Through these interactions humans have shaped landscapes and nature and their diverse cultures, worldviews, lifeways and languages have been shaped by nature, holding a wealth of information about plants, animals, ecosystems, ecological processes and the relationships and interdependencies between them.
An understanding of and respect for these relationships and the importance of maintaining a balance within them is embedded deeply within the beliefs of most Indigenous Peoples and local communities around the world and reflected in the way they interact with and as part of nature. These interdependencies translate into strong correlations between biological and cultural diversity and are often referred to as ‘biocultural diversity’. They are the reason why the science shows such a huge overlap between where the most plants and animals are found and those areas managed or governed by Indigenous Peoples and local communities according to their customs, beliefs and lifeways.

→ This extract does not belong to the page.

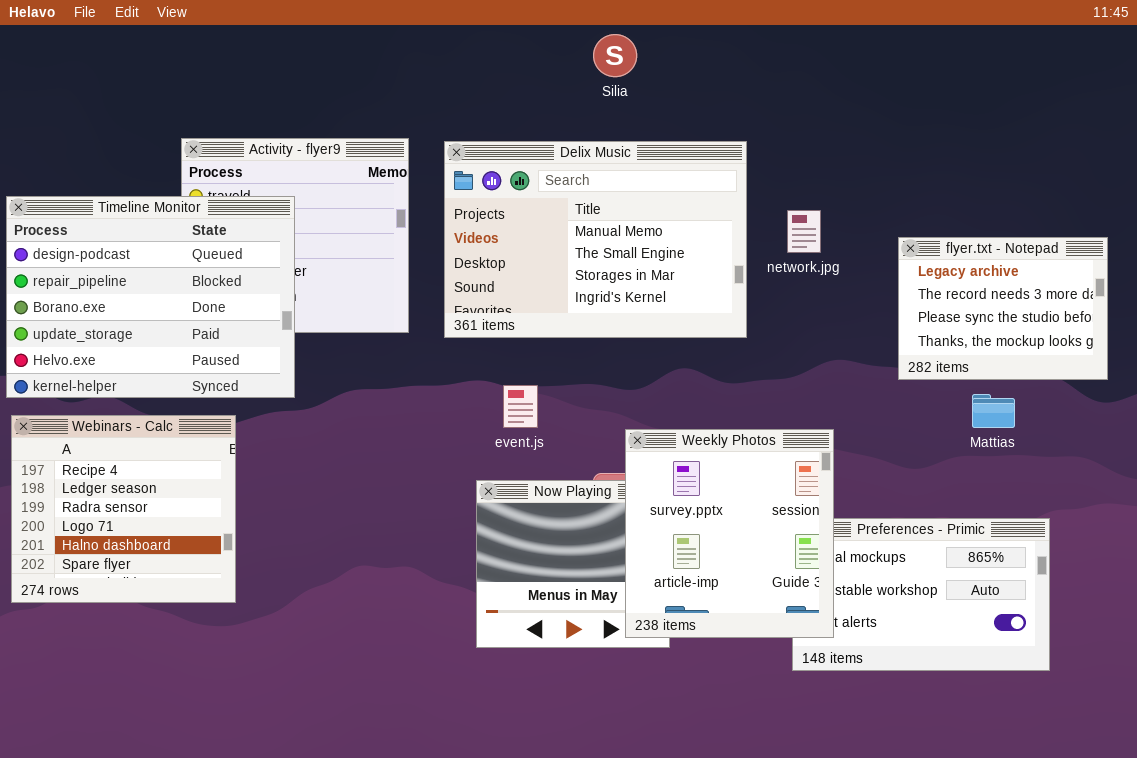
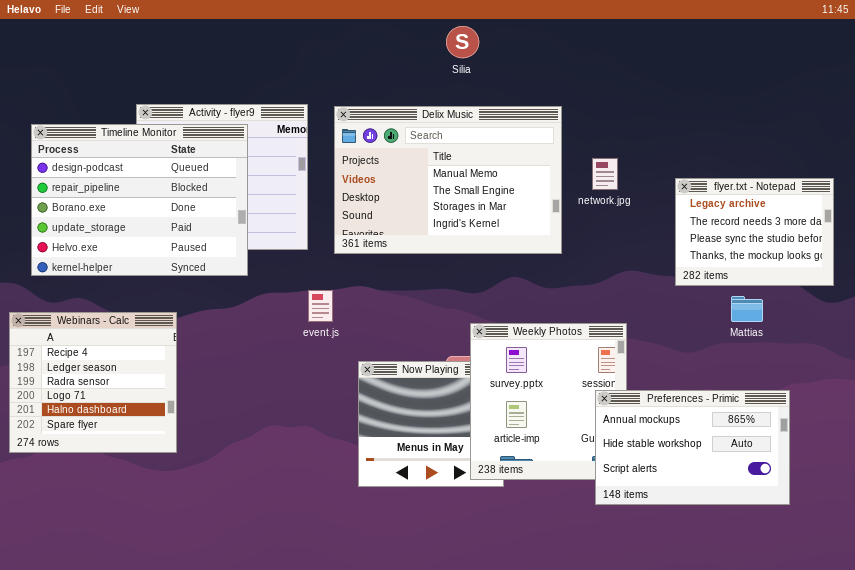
Timeline Monitor: [6,196,295,398] -> [31,124,248,276], moved
event.js: [503,385,538,428] -> [308,290,333,322], moved
Preferences - Primic: [792,518,1050,671] -> [595,390,790,505], raised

Margaretha Latekay, a head of the Tala village. Traditional leaders are called the raja and have authority to manage the village and its forest territory in Osi island, West Seram regency, Maluku province, Indonesia. Image: Ulet Ifansasti/CIFOR CC BY-NC-ND 2.0
Dominant monocultures – from the way humans grow their food to the way we educate our children to the languages we speak – are threatening diversity across the world.
This is seen in the palm oil story above; it’s seen in the way industrial fisheries are decimating fish populations in our oceans, whilst at the same time threatening coastal fisher communities’ livelihoods and cultures; it’s seen in the way new policies promoting modern hybrids and genetically modified (GM) seeds and associated chemical products can restrict the production and trade of indigenous, diverse seed and lead to loss of culture and indigenous knowledge on how to protect important sites, as well as the loss of biodiversity and climate resilience.
Our Biocultural Diversity Programme
We’re tackling this threat to biocultural diversity in three ways within our new Biocultural Diversity Programme:
- We’re continuing to support partners to secure their territories and defend them against monocultures and other destructive developments. We’ve supported such work in Central Africa and Papua New Guinea for years and are now expanding this support to parts of Latin America, East Africa and Asia. For instance, we’re supporting LifeMosaic to work with indigenous youth in Peru and Indonesian Papua to protect thousands of hectares of rainforest; and we’re supporting the Chepkitale Ogiek of Kenya to remain on and protect their ancestral forests on the slopes of Mount Elgon.
- We’re supporting groups to revive their cultures, lifeways and languages where they deeply connect with nature. We’ll be writing more about this strand of the work, and some of our new and exciting partnerships, in forthcoming blogs.
- We’re working with and supporting a number of strategic partners to help embed the concept and importance of ‘Flourishing Diversity’ into wider conservation and development work and funding. For instance, some partners can provide a bridge between local partners and diverse audiences using their creative communications skills and wide reaching networks to help show that biological and cultural ‘diversity’, alongside a diversity of approaches, ideas, people, organisations and collaborations, and not uniformity or monoculture, are key to supporting a healthy, resilient planet for all species.
My hope
I have spent the last decade at Synchronicity Earth supporting groups to challenge destructive activity on their territories. This work remains a priority across Synchronicity Earth Programmes. For me personally however, it brings great hope that Synchronicity Earth is evolving its focus to create more space – through funding and alliance building – for Indigenous Peoples and local communities to focus on protecting and reviving their vibrant and diverse languages, lifeways, food systems, seeds, cultures and beliefs alongside their ongoing and tireless struggles for territory.